- From: Jim Ley <jim@jibbering.com>
- Date: Tue, 18 Jun 2002 10:42:50 -0000
- To: <www-svg@w3.org>
"Chris Lilley" <chris@w3.org> > On Tuesday, June 18, 2002, 12:25:04 AM, Jim wrote: > >> I'd be interested to know whether the W3C has any intention of > >> submitting an Internet-Draft for this media type in the near future; > > JL> I'd be interested to know why the WG has not already submitted one, we're > JL> stuck in a situation where on pragmatic grounds we have little choice but > JL> to have image/svg+xml if we're not going to break existing > JL> implementations. > > The mime type was defined in the SVG 1.0 Rec. Go ahead and use it. > Thats not (just) pragmatism, its standards compliance. The W3 publish standards?
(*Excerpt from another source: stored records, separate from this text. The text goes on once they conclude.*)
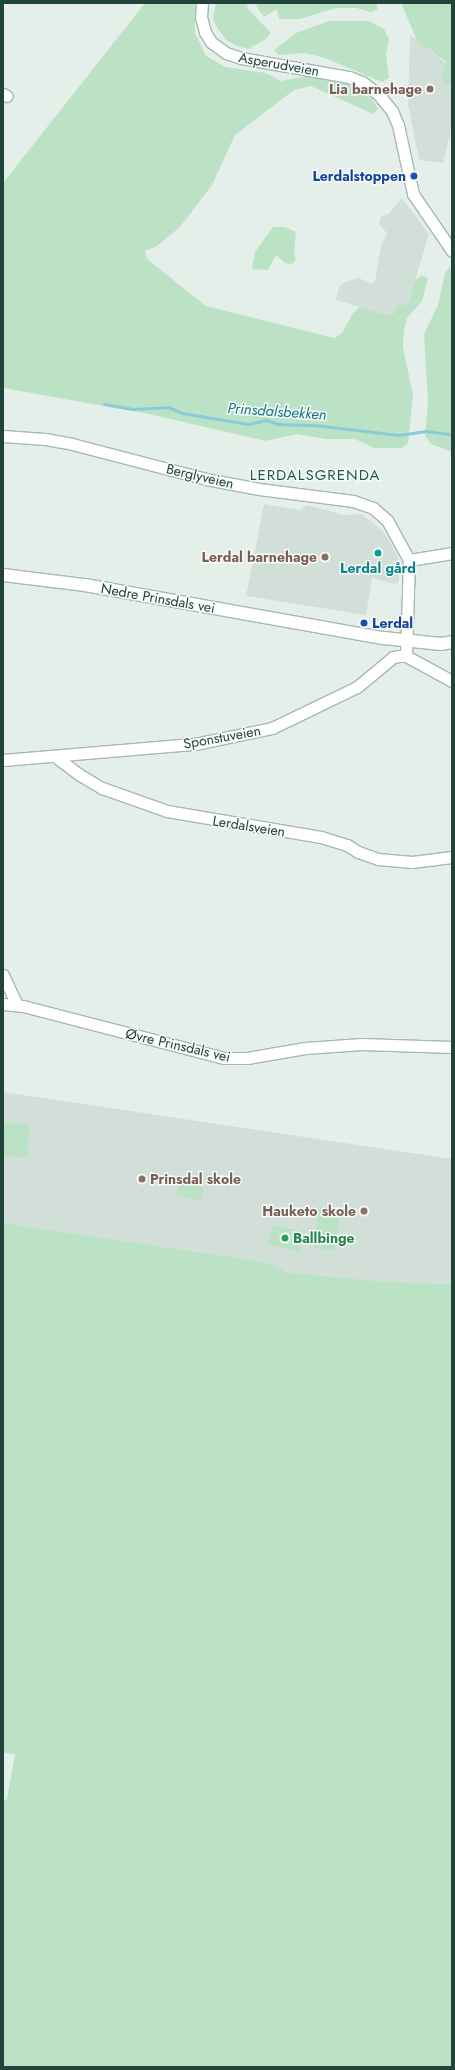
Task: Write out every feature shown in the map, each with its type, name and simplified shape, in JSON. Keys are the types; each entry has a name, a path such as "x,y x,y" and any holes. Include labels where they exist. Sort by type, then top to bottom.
{"main road":[{"name":"Nedre Prinsdals vei","path":"3,574 85,585 312,624 336,630 407,638 441,644 452,641"}],"street":[{"name":"Asperudveien","path":"202,3 201,17 205,32 212,42 226,53 241,58 349,77 362,82 379,95 392,111 398,125 413,194 452,251"},
{"name":"Berglyveien","path":"3,436 45,439 72,444 206,478 259,489 340,498 365,504 373,508 387,520 409,560"},
{"path":"452,553 409,560 406,656 452,681"},
{"name":"Sponstuveien","path":"3,760 56,757 195,744 272,728 357,687 394,657 406,656"},
{"name":"Lerdalsveien","path":"56,757 80,775 102,788 167,811 321,837 347,845 358,852 378,859 406,862 452,857"},
{"path":"3,975 17,1005"},
{"name":"Øvre Prinsdals vei","path":"3,1004 17,1005 224,1058 254,1058 305,1048 362,1044 452,1047"}],"shaded area":[{"name":"Lia barnehage","path":"410,35 445,62 452,71 452,128 443,163 419,160 408,105"},
{"path":"402,198 429,234 409,301 394,314 388,315 336,300 339,286 348,281 358,278 372,283 375,281 381,246 387,233 379,224 381,216 388,214"},
{"name":"Lerdal barnehage","path":"264,504 300,510 308,505 343,515 362,514 384,532 396,553 399,561 399,582 395,584 372,578 366,615 246,596"},
{"name":"Prinsdal skole","path":"3,1092 452,1159 452,1284 388,1282 287,1272 266,1262 3,1223"}],"green space":[{"path":"145,3 195,3 195,33 206,56 225,67 266,73 281,81 307,76 340,80 372,99 378,109 373,114 311,86 294,90 235,135 212,185 180,227 157,246 145,251 147,259 206,306 334,338 342,333 353,313 360,307 388,315 394,314 397,305 405,305 409,301 415,281 421,275 428,278 422,301 407,318 404,330 403,347 413,395 408,443 402,448 374,448 355,439 325,439 297,434 266,441 149,414 3,388 3,183"},
{"path":"216,3 246,3 249,10 271,33 266,39 248,49 237,46 226,40 216,26 213,18"},
{"path":"254,3 376,3 378,9 371,12 356,8 336,8 300,19 279,19 277,9 264,17"},
{"path":"401,3 452,3 452,84 447,85 441,75 447,62 417,41"},
{"path":"329,21 369,21 384,29 389,39 386,54 389,78 382,82 325,58 305,53 278,55 274,50 296,33"},
{"path":"273,227 285,227 296,232 294,254 296,260 292,264 285,263 276,255 268,270 252,269 255,252"},
{"path":"449,267 452,270 452,452 431,444 425,436 428,401 424,334 438,305 445,273"},
{"path":"3,1122 30,1125 27,1158 3,1155"},
{"path":"180,1180 204,1187 200,1201 176,1194"},
{"path":"318,1209 340,1211 335,1251 314,1248"},
{"path":"3,1223 266,1262 287,1272 388,1282 452,1284 452,2067 3,2067 3,1800 7,1799 15,1754 3,1753"},
{"name":"Ballbinge","path":"272,1225 303,1232 299,1252 268,1245"}],"waterway":[{"name":"Prinsdalsbekken","path":"104,404 133,409 168,407 182,413 248,424 266,420 278,424 314,425 398,435 425,431 451,434"}],"place":[{"name":"Lia barnehage","path":"430,89"},
{"name":"Lerdalstoppen","path":"414,176"},
{"name":"Lerdal gård","path":"378,553"},
{"name":"Lerdal barnehage","path":"325,557"},
{"name":"Lerdal","path":"364,623"},
{"name":"Prinsdal skole","path":"142,1179"},
{"name":"Hauketo skole","path":"364,1211"},
{"name":"Ballbinge","path":"285,1238"}],"district":[{"name":"LERDALSGRENDA","path":"315,476"}]}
I thought they published recommendations... I appreciate that it can be time consuming and I appreciate that there were/are dependancies on other registrations, but to have left it so long to not even have a draft, that the web is now stuck with image/svg+xml whatever objections may be found to image/svg+xml . > The necessary paperwork for IANA/IETF is in process, but has a number > of dependencies including new procedures for registration of W3C media > types with IANA, currently being put into place; the security section > as you mentioned, and the charset requirements of application/xml > which mandate breakage and needs to be fixed. In CERT Advisory CA-2000-02, it says you must serve text/html with a charset for security reasons - I realise XML has available defaults, but does it fully solve the problem? > JL> The SVG Working groups ease of inventing mime-types is something to worry > JL> about. > > A 'because' would have been good in that sentence. because they reference "text/ecmascript" a mime type belonging to a technology wholly outside their control and highly unlikely to ever be a registered mime-type as there are strong arguments against it. That shows a recklessness which is something to worry about. Jim.